Preparar uma chávena de chá pode expô-lo a milhares de milhões de partículas microplásticas. Uma investigação recente confirma que os saquinhos de chá comuns – mesmo aqueles comercializados como biodegradáveis – libertam quantidades significativas de plástico na sua bebida, levantando questões sobre potenciais riscos para a saúde. O problema decorre dos materiais utilizados na construção dos saquinhos de chá: polipropileno, náilon e até papel celulose, todos os quais lixiviam o plástico em condições de água quente.
A escala do problema
Um estudo canadense de 2019 revelou pela primeira vez a extensão do problema: uma única xícara de chá preparada com um saquinho de chá padrão de náilon ou polietileno pode conter até 11,6 bilhões de microplásticos e 3,1 bilhões de nanoplásticos. Pesquisas subsequentes confirmaram essas descobertas. Um novo estudo testou saquinhos de chá vazios feitos de polipropileno, náilon e celulose, descobrindo que o polipropileno liberou mais partículas (cerca de 1,2 bilhão), seguido pela celulose (135 milhões) e náilon (8,18 milhões) por mililitro de água.

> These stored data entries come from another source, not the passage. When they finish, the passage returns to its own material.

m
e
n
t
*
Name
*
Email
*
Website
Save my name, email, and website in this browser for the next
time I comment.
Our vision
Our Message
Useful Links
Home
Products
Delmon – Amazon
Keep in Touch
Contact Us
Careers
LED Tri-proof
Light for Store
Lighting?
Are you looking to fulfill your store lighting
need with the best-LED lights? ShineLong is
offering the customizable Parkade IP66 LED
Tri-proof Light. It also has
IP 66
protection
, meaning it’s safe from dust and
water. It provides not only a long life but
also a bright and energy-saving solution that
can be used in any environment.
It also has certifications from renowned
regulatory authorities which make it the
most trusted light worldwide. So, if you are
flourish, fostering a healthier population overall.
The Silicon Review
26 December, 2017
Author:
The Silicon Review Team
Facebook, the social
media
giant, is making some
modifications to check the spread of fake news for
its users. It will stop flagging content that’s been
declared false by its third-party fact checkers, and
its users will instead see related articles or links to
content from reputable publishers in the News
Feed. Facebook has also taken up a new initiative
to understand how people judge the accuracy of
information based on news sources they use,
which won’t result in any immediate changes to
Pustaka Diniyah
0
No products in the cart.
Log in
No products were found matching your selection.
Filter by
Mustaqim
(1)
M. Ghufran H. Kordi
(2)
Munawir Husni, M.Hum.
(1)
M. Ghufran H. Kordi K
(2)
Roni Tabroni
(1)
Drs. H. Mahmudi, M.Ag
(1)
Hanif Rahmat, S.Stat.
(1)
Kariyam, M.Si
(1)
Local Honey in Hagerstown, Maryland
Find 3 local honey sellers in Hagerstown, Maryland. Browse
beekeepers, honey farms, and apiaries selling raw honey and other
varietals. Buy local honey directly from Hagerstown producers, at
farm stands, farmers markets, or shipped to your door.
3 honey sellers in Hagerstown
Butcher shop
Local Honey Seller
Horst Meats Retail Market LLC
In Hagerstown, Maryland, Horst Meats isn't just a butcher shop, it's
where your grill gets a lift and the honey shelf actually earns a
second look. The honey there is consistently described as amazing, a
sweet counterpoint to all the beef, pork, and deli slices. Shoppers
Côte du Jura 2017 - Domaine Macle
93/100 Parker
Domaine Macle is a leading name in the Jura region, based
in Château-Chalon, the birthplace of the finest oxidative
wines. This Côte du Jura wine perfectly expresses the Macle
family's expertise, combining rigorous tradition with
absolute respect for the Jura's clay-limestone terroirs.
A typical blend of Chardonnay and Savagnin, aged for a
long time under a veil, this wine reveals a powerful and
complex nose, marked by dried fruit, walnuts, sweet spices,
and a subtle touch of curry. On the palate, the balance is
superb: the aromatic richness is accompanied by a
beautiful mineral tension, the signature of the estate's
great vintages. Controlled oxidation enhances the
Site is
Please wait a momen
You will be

Estes números não são teóricos: os investigadores demonstraram que as células intestinais humanas absorvem prontamente estas partículas de plástico. Após 24 horas em condições de laboratório, os microplásticos chegaram até ao núcleo das células, o núcleo do nosso material genético. Isto é particularmente preocupante porque o muco, que deveria atuar como uma barreira protetora, parece aumentar a aderência plástica.
Por que isso é importante
A prevalência de microplásticos em saquinhos de chá não é apenas um problema isolado. Reflete uma tendência mais ampla de exposição onipresente ao plástico na vida diária. “Temos que nos preocupar com o enorme número de plásticos descartáveis aos quais os humanos estão expostos diariamente”, explica Alba García-Rodríguez, autora do estudo. As altas temperaturas, a exposição à água e até mesmo a agitação durante a fermentação aceleram a lixiviação do plástico.
Os impactos a longo prazo na saúde permanecem incertos, mas os especialistas alertam que a possibilidade de os microplásticos se infiltrarem nos tecidos e órgãos através da corrente sanguínea é uma ameaça real. Embora a investigação atual careça de provas conclusivas, os cientistas sabem que os produtos químicos da produção de plástico podem perturbar o sistema endócrino e contribuir para o risco de cancro.
O que você pode fazer
A solução mais eficaz é mudar para o chá de folhas soltas preparado com um infusor de aço inoxidável ou filtro reutilizável. Os saquinhos de chá de plástico biodegradável não são uma alternativa mais segura; eles tendem a se decompor ainda mais rápido, liberando ainda mais nanoplásticos.
Além do chá, a redução da exposição geral aos microplásticos requer mudanças conscientes no estilo de vida. Use recipientes de vidro para alimentos, evite garrafas plásticas de água e minimize o consumo de produtos embalados em plástico. Estes pequenos passos podem ajudar a mitigar a crescente ameaça da poluição plástica nos nossos alimentos e ambiente.
As conclusões são um apelo claro a um maior escrutínio dos plásticos de utilização única e a um impulso em direção a alternativas mais seguras e sustentáveis. Até lá, os consumidores devem estar conscientes dos riscos ocultos nas suas rotinas diárias e tomar medidas proativas para proteger a sua saúde.